A May 2022 trade has sent him to Houston where he has pretty much picked up where he left off in San Francisco. He plays all over the field (2B, SS, OF) and has become a valuable depth piece for a bona-fide contender. He needs to be versatile to play on this team given that the Astros boast a middle infield of Jose Altuve and Jeremy Pena. 


Signs point to Dubon having a solid and fruitful career as Gerald Young did. The exception is Dubon has more power than Young did although he probably will finish his career with fewer steals given the way the game is today. 


For Hondurans, he is proof that they can make it to the highest level of baseball. For an increasingly large Honduran diaspora in the United States, he can be seen as a model of success and an example for their children who are growing up exposed to baseball in the United States. The same would probably hold for other large Central American diasporas like Salvadorans and Guatemalans who are still waiting on someone to break through for them. 

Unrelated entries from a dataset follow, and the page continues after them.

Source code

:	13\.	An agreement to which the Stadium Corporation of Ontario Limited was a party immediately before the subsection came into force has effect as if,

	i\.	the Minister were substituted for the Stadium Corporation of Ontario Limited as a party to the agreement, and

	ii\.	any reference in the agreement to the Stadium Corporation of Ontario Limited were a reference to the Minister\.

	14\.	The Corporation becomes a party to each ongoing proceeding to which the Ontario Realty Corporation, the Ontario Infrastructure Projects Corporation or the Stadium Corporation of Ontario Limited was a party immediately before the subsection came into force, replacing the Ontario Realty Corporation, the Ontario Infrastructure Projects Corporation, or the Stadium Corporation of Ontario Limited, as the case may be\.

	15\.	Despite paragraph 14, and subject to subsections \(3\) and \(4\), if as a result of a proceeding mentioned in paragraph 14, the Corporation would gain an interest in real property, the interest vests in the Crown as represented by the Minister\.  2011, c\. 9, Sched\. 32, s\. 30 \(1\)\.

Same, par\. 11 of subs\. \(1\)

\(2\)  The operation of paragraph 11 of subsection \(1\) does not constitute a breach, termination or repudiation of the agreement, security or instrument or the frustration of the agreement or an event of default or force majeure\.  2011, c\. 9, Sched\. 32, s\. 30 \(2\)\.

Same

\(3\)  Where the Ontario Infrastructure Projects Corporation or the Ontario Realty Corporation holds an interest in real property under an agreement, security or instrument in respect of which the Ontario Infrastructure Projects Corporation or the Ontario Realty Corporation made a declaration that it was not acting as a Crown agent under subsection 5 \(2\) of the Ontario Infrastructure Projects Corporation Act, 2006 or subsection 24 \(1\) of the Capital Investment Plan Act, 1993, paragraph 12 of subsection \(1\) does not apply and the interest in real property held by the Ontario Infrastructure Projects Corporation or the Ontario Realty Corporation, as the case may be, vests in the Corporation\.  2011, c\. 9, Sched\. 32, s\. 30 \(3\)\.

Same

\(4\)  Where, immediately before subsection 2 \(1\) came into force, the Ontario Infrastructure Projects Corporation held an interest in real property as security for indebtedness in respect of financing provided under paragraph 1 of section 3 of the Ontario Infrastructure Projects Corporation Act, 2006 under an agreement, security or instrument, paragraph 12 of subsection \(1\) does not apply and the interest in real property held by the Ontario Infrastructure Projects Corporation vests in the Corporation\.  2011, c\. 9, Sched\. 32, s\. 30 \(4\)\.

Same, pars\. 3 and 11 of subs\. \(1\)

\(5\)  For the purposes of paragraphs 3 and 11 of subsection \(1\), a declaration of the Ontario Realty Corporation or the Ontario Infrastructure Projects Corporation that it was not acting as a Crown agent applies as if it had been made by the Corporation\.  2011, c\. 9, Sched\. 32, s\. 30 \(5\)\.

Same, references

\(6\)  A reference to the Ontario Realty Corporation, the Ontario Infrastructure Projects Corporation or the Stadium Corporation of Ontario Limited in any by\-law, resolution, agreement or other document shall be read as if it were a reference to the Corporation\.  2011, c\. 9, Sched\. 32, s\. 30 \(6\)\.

For baseball fans as a whole, Dubon's story and others like it are another positive sign of the game's growing global reach. We want the game to be played in more places and more new countries represented by at least one major leaguer in the future. No baseball is not dying in Honduras or anywhere else. It is very much alive and growing in places that one would not have associated with baseball in the past. I am confident that in the future, there will be plenty to be said online about baseball in Honduras and Mauricio Dubon like Gerald Young before him will be an important part of that story.